Monday, Mar. 01, 1926
Rural Hospitals
The need and value of rural hospitals in the U. S. have been so great that the Department of Agriculture has made a national survey, the report of which it made public last week.
Iowa 17 years ago started a movement for them. Its legislature realized that maternity and infant mortality was far greater than need be, passed a law permitting counties to levy taxes for county hospitals. Since then 16 other states have followed this excellent example.
In the U. S. annually 750,000 women go through childbirth without medical attention. Most of them live on farms. Their mortality rate is high. Their children also show a high rate of death and malformation, results that could be blocked to a great extent by adequate and convenient hospital facilities.

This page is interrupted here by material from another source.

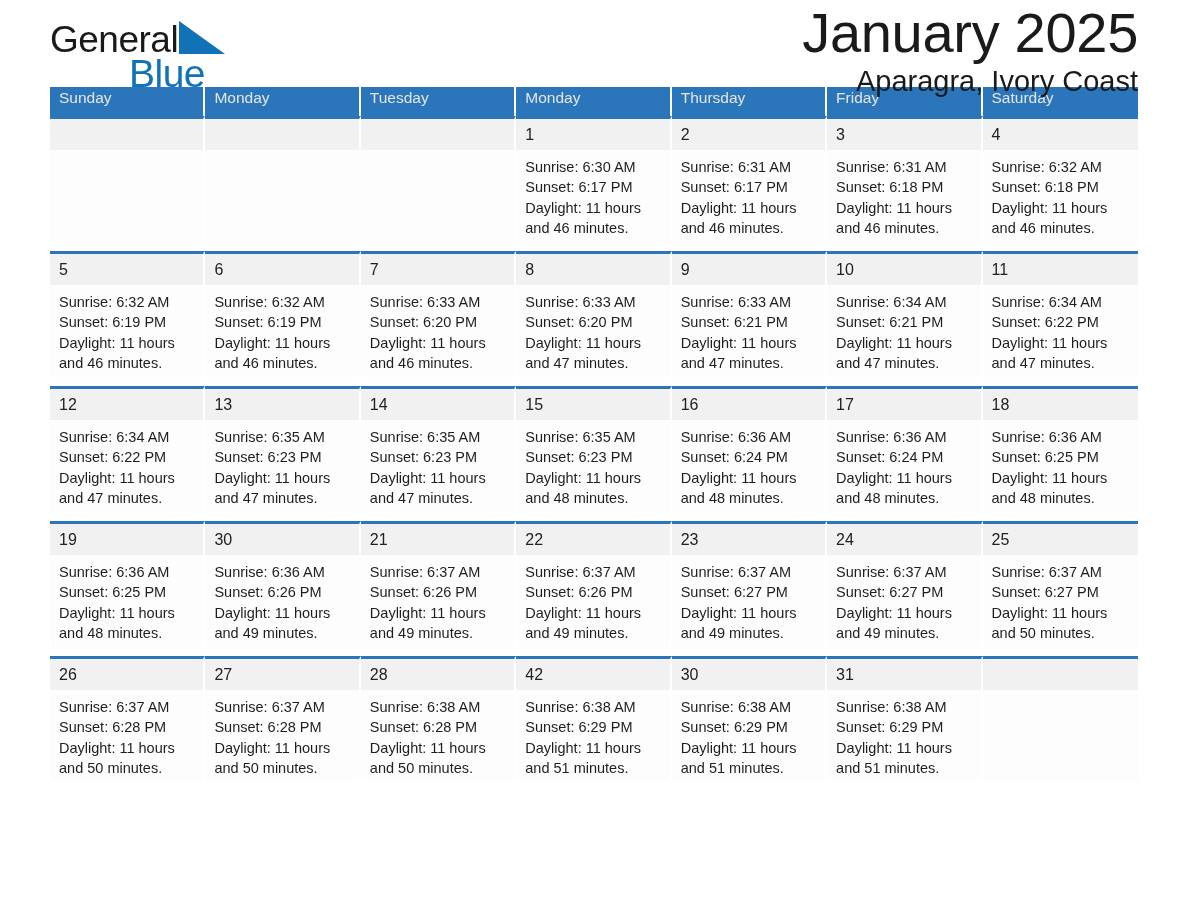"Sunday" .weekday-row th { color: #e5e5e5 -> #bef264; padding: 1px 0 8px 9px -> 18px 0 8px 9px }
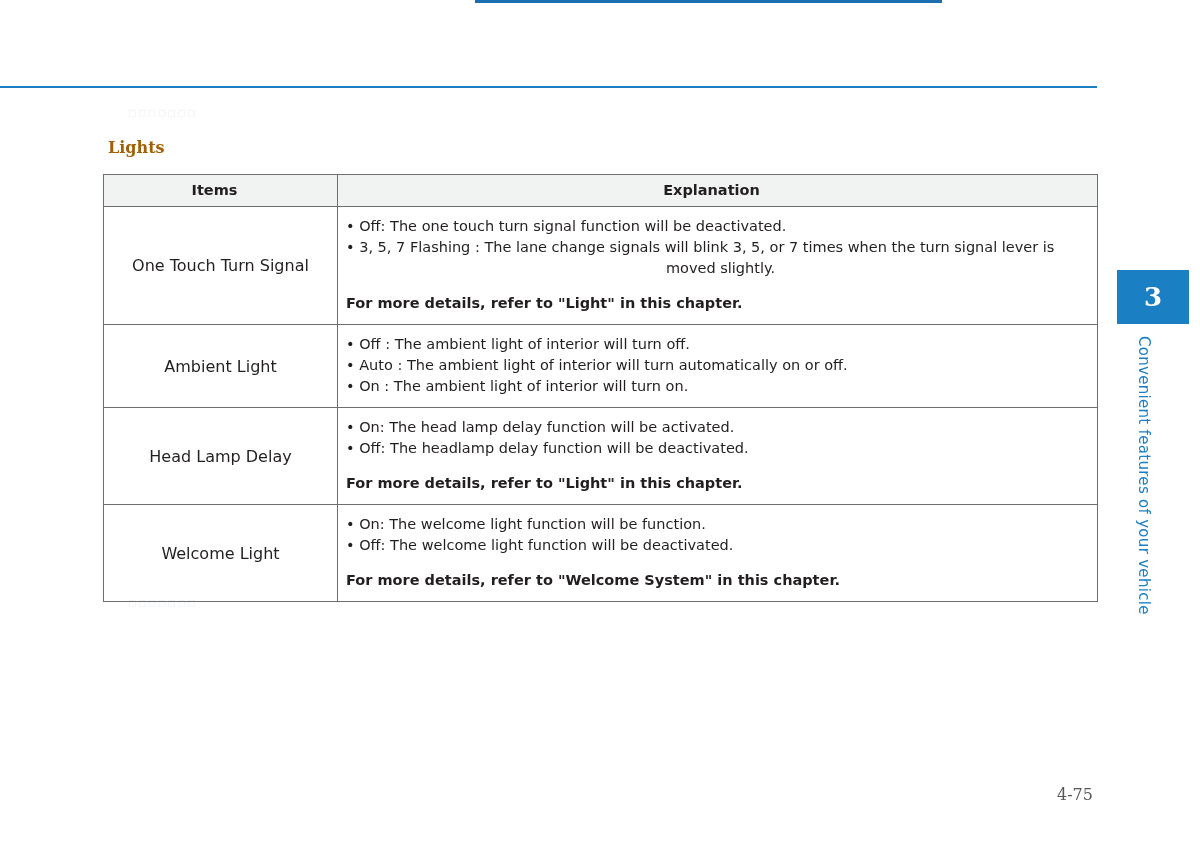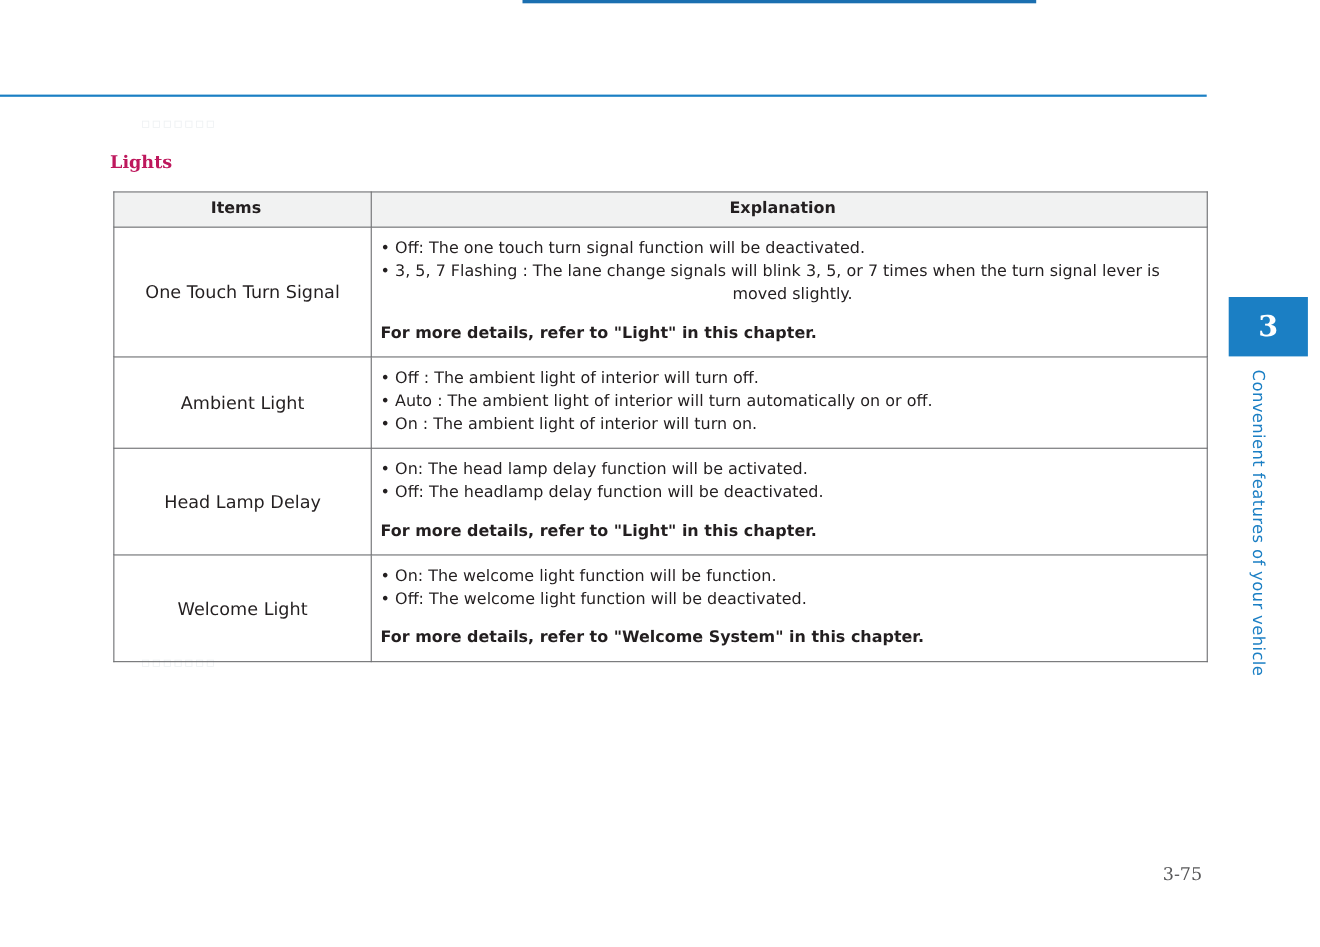"Lights" .section-title { color: #be185d -> #a16207; left: 100px -> 108px }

There live in rural territory 50,000,000 people. Those isolated especially in the mountain regions, suffer considerably from poor light and insufficient heat in their homes, ignorance of proper food preparations, ignorance of the transmission of diseases, absence of sanitation, early marriages with a high death rate for mothers and children, and the lack of doctors, nurses, hospitals, clinics and dispensaries. In one North Carolina county 5,000 people, half of the population, were examined for hookworm; 42% were infected. Trachoma, the highly infectious eye disease, was present in 2.3% of 816 children seen.
The Department of Agriculture recommends that hospitals be created as county institutions. Where the county is too poor, it suggests that a medical district be created by the co-operation of two or more counties. Town hospitals should spread news of their facilities to the surrounding farms.